Arman777 said:
when the ##\Lambda## becomes dominant the universe goes into the inflationary period
No. The inflaton field--the thing that drove the expansion of the universe during inflation--is not the same as ##\Lambda##, the dark energy that is currently driving the universe's accelerated expansion. The dynamics happen to be similar, but that doesn't mean they're the same thing.
Arman777 said:
how can show that increasing the scale factor increases the conformal time
That's not what I said.
You actually wrote down an equation that helps: ##d\eta = dt / a(t)##. Write this as:
$$
\frac{d\eta}{dt} = \frac{1}{a(t)}
$$
In other words, the smaller ##a(t)## is, the more conformal time elapses for a given increment of proper time.

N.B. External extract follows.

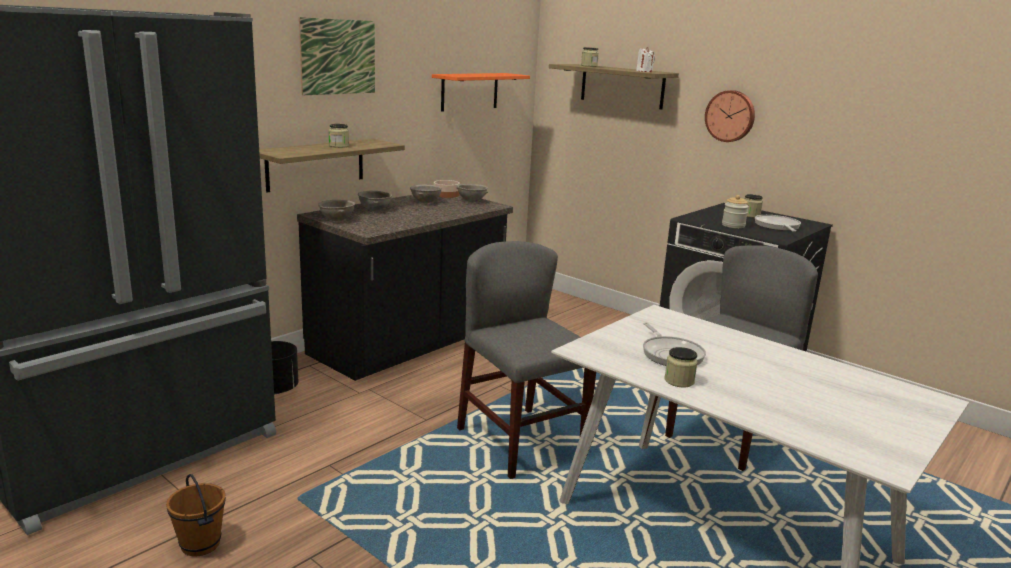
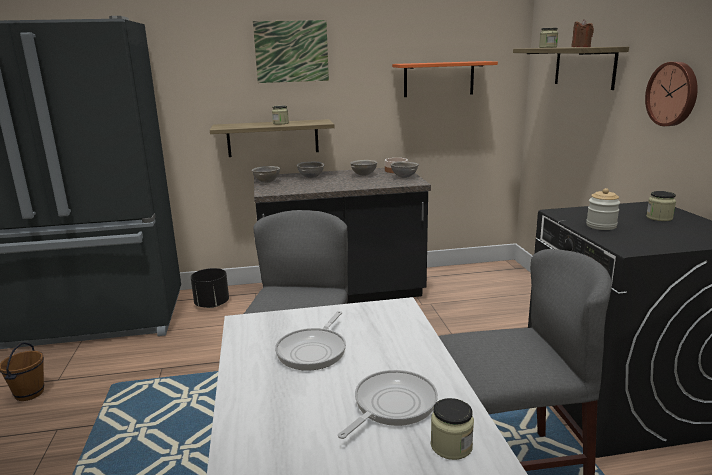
camera: 40 degrees right, 0 degrees up
white candle [636,47,655,72] -> brown candle [571,19,594,47]
jar [664,347,698,387] -> jar moved to [431,398,474,460]
frying pan [755,215,801,232] -> frying pan moved to [338,370,438,439]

Now consider the interval of proper time from, say, ##10^{-35}## seconds to the proper time of last scattering. This is a fixed interval of proper time. Without inflation, the scale factor would change by some ratio during this interval of proper time; so at the starting proper time, ##10^{-35}## seconds, the scale factor would be smaller than the scale factor at the ending proper time by that ratio--and we know that ending scale factor compared to the scale factor now, that's fixed by observations. Integrating that gives some interval of conformal time.
But
with inflation, the scale factor changes by a much larger ratio from ##10^{-35}## seconds proper time to the proper time of last scattering. So integrating that gives a much larger interval of conformal time, because the scale factor at the start is much smaller (by at least 26 orders of magnitude, or 60 e-foldings).

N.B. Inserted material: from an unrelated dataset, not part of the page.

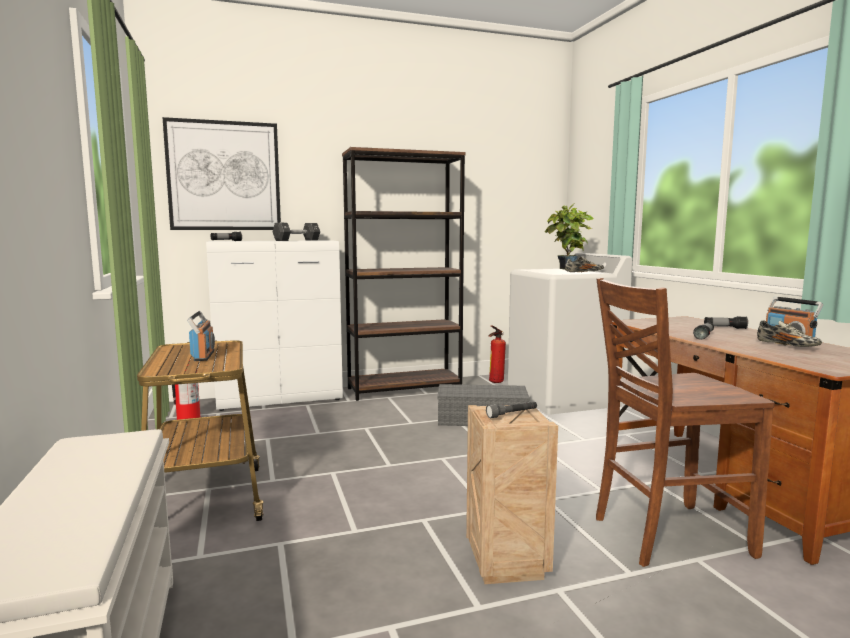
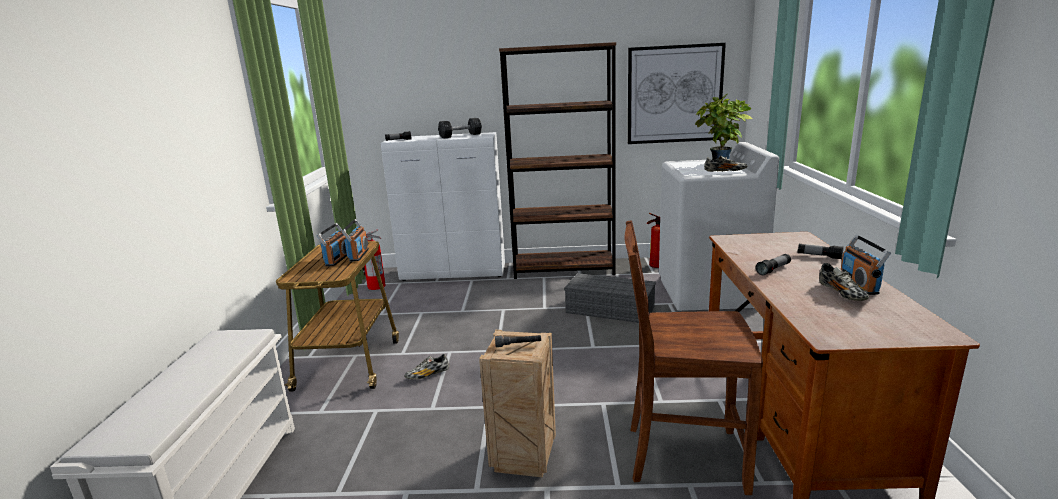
camera: 20 degrees right, 10 degrees up
picture [162,117,281,230] -> picture moved to [628,43,726,144]
none -> radio [341,219,369,262]
none -> shoe [405,354,449,379]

One thing to bear in mind: the scale factors in the diagram are normalized so the scale factor now is 1. But that means that the actual proper distance now is model-dependent: or, to put it another way, how much proper distance a unit of scale factor corresponds to is model-dependent. It's much, much larger with inflation than without inflation. So a better way to describe the effect of inflation might be to say that it hugely increases the "proper scale factor" (the scale factor in actual proper distance units instead of normalized so the scale factor now = 1) for all times after the end of inflation. And that hugely increases the amount of conformal time that is in the past of all times after the end of inflation. But it doesn't change any conformal times after the end of inflation; so it doesn't move the surface of last scattering relative to now (which is what the diagram in the paper is showing, and why that diagram is wrong); instead, it moves the bottom of the diagram way, way down relative to the surface of last scattering.